René Mathys (66)
Jedes Jahr organisiert in unserer Familie jemand einen Familientreff. Diesmal wurde der Umwelt Rechnung getragen, nämlich mit der Bitte, den Bus anstelle des Autos zu benutzen. Alle TeilnehmerInnen sind sicher gut situiert. Wir wählen trotzdem jeweils ein Lokal aus, das ein gutes Preis-Leistungs-Verhältnis bietet. Die folgenden nicht fiktiven Rückmeldungen lassen die OrganisatorInnen teilweise etwas ratlos zurück. Die anspruchsvollen und sparsamen Senioren aus dem Raum Bern meinen: «Ich habe soeben mit meiner Schwester betreffend unseren Höck vom Sonntag telefoniert. Wir sind sehr enttäuscht von der Speisekarte. Bei diesen Preisen könnte man auch in einem Luxusrestaurant essen gehen. Falls das ausgewählte Restaurant nichts anderes anzubieten hat, werden wir auf eine Teilnahme verzichten. Wir hoffen, dass es noch etwas Günstigeres zu essen gibt und erwarten eine Antwort! Sollte es dennoch klappen, werden wir mit dem ÖV anreisen.»
Rückmeldung eines Bruders, der nichts mit Greta Thunberg am Hut hat: «Der Vorschlag, den Bus zu benutzen, ist leider falsch, da der Bus mit schädlichem, krebserregendem Diesel unterwegs ist – Feinstaub!
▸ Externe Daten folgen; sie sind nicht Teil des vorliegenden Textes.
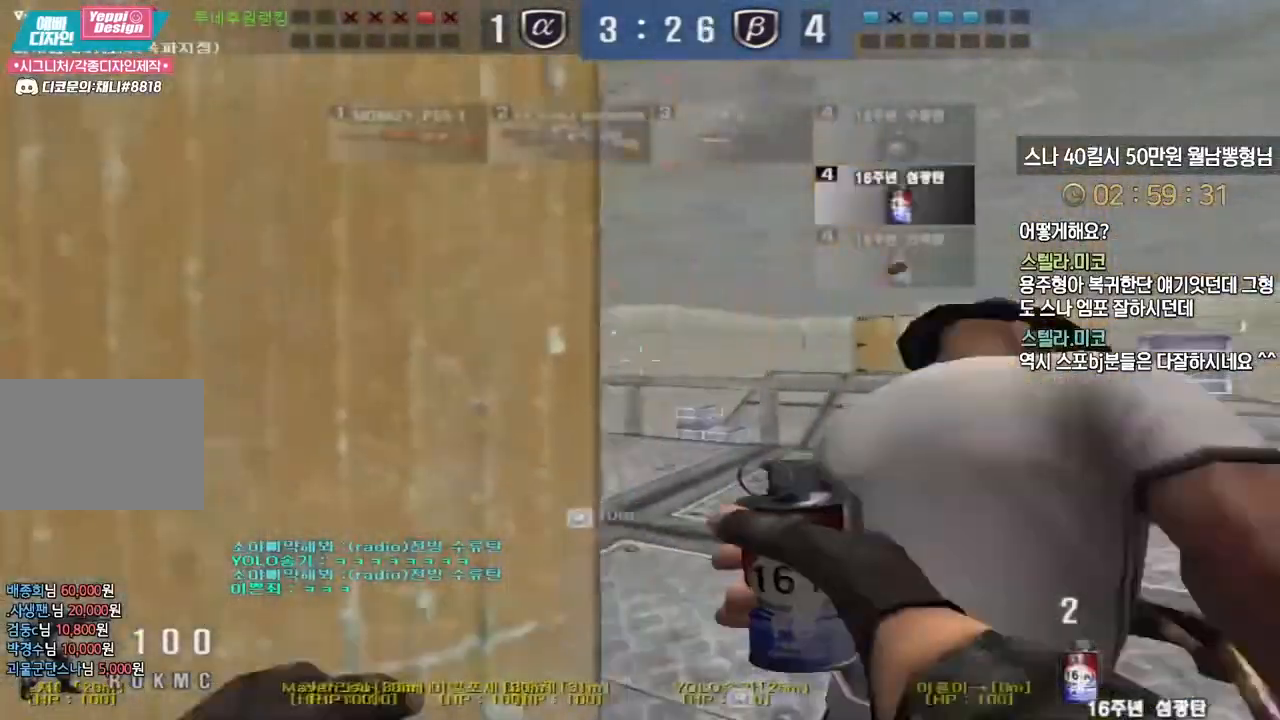
{"keys": ["d", "w"], "events": []}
Zudem sind ausserhalb der Stosszeiten manchmal nur eine Handvoll Leute im Bus! Wenn schon grün, dann bitte, bitte, bitte zu Fuss oder mit dem Velo! Kein Schiff – Diesel, keine Bahn – Strom, kein Flugzeug – Kerosin! Übrigens: Die Bahn kann nur fahren, weil sie mit den zu hohen Benzinpreisen und meinen Autosteuern querfinanziert wird, ohne mein Auto keine Bahn! Glaubt mir, ich bin kein Grüner, fahre nur Auto und manchmal auch Rennrad oder Bike. Den öffentlichen Verkehr benutze ich dann eventuell im zweiten Leben! Die Grünen predigen Wasser und trinken heimlich Wein!»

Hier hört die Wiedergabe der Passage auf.